I'm thinking about using something like matrix[a::b, c::d] to extract the smaller matrices, and then averaging those values, but this seems overly complex. Is there a better way to accomplish this?
You could split your array into blocks with the view_as_blocks function (in scikit-image).
For a 2D array, this returns a 4D array with the blocks ordered row-wise:
>>> import skimage.util as ski
>>> import numpy as np
>>> a = np.arange(16).reshape(4,4) # 4x4 array
>>> ski.view_as_blocks(a, (2,2))
array([[[[ 0, 1],
[ 4, 5]],
[[ 2, 3],
[ 6, 7]]],
[[[ 8, 9],
[12, 13]],
[[10, 11],
[14, 15]]]])
Taking the mean along the last two axes returns a 2D array with the mean in each block:
>>> ski.view_as_blocks(a, (2,2)).mean(axis=(2,3))
array([[ 2.5, 4.5],
[ 10.5, 12.5]])
Note: view_as_blocks returns a view of the array by modifying the strides (it also works with arrays with more than two dimensions). It is implemented purely in NumPy using as_strided, so if you don't have access to the scikit-image library you can copy the code from here.
Without ski-learn, you can simply reshape, and take the appropriate mean.
M=np.arange(10000).reshape(100,100)
M1=M.reshape(10,10,10,10)
M2=M1.mean(axis=(1,3))
quick check to see if I got the right axes
In [127]: M2[0,0]
Out[127]: 454.5
In [128]: M[:10,:10].mean()
Out[128]: 454.5
In [131]: M[-10:,-10:].mean()
Out[131]: 9544.5
In [132]: M2[-1,-1]
Out[132]: 9544.5
Adding .transpose([0,2,1,3]) puts the 2 averaging dimensions at the end, as view_as_blocks does.
For this (100,100) case, the reshape approach is 2x faster than the as_strided approach, but both are quite fast.
However the direct strided solution isn't much slower than reshaping.
as_strided(M,shape=(10,10,10,10),strides=(8000,80,800,8)).mean((2,3))
as_strided(M,shape=(10,10,10,10),strides=(8000,800,80,8)).mean((1,3))
I'm coming in late but I'd recommend scipy.ndimage.zoom() as an off-the-shelf solution for this. It does down-sizing (or upsizing) using spline interpolations of arbitrary order from 0 to 5. Sounds like order 0 would be sufficient for you based on your question.
from scipy import ndimage as ndi
import numpy as np
M=np.arange(1000000).reshape(1000,1000)
shrinkby=10
Mfilt = ndi.filters.uniform_filter(input=M, size=shrinkby)
Msmall = ndi.interpolation.zoom(input=Mfilt, zoom=1./shrinkby, order=0)
That's all you need.

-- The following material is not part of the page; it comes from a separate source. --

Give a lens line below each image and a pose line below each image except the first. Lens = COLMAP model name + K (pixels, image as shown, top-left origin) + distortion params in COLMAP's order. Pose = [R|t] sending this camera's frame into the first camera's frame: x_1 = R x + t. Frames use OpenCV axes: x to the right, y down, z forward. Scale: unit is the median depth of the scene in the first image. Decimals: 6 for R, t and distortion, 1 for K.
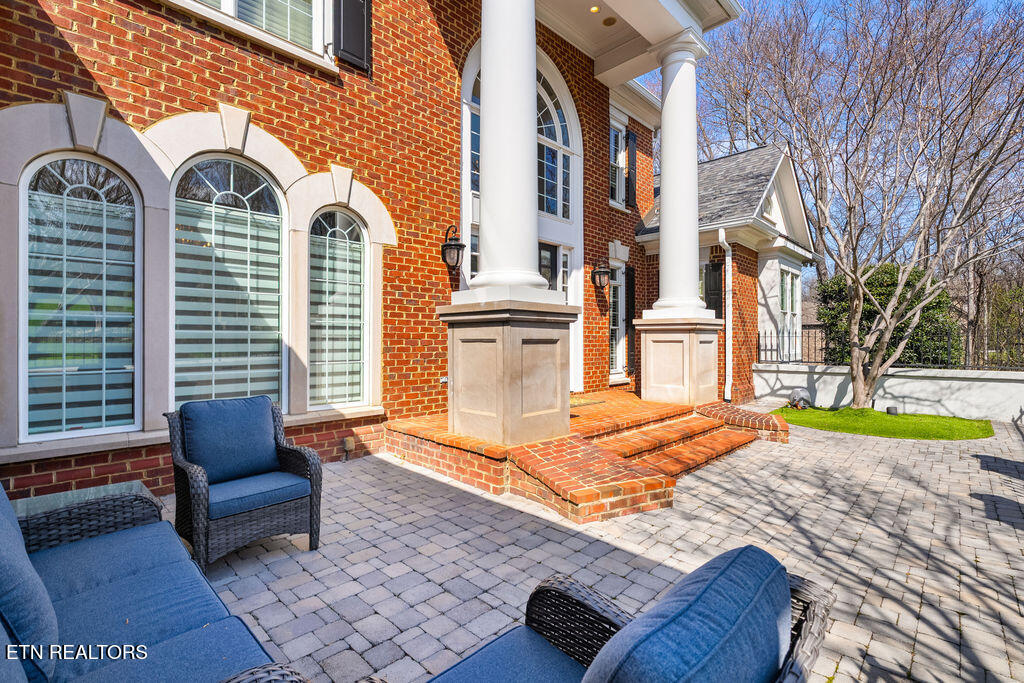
lens RADIAL K [[464.9, 0, 506.9], [0, 464.9, 343.0], [0, 0, 1]] dist [-0.002602, -0.000060]
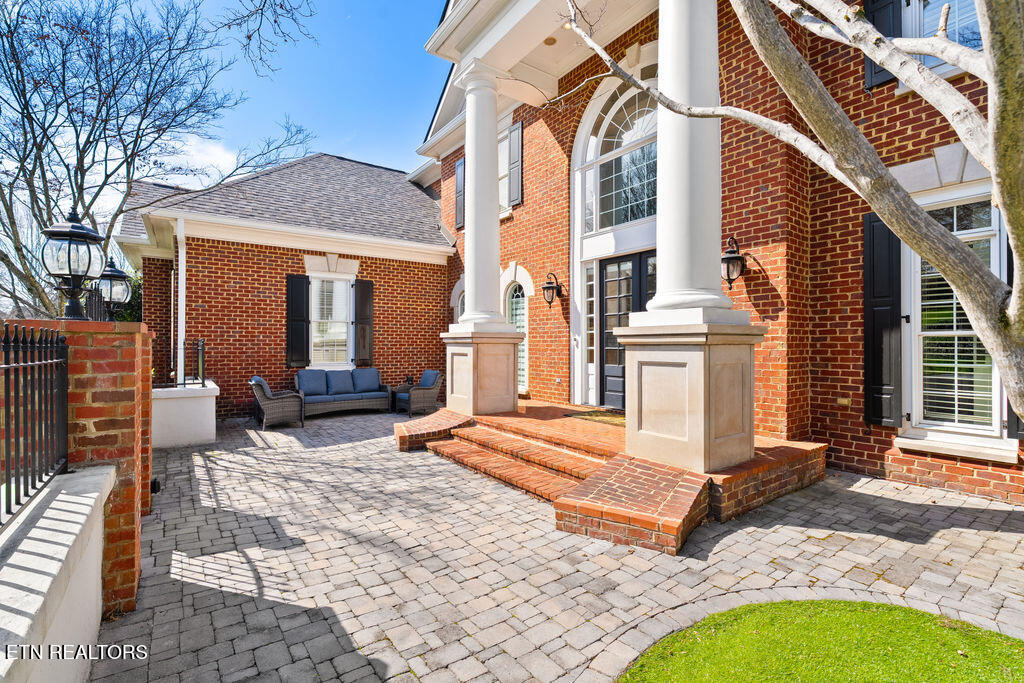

It's perhaps slightly less convenient to specify a zoom rather than a desired output size, but at least for order=0 this method is very fast.
The output size is 10% of the input in each dimension, i.e.
print M.shape, Msmall.shape
gives (1000, 1000) (100, 100) and the speed you can get from
%timeit Mfilt = ndi.filters.uniform_filter(input=M, size=shrinkby)
%timeit Msmall = ndi.interpolation.zoom(input=Mfilt, zoom=1./shrinkby, order=0)
which on my machine gave 10 loops, best of 3: 20.5 ms per loop for the uniform_filter call and 1000 loops, best of 3: 1.67 ms per loop for the zoom call.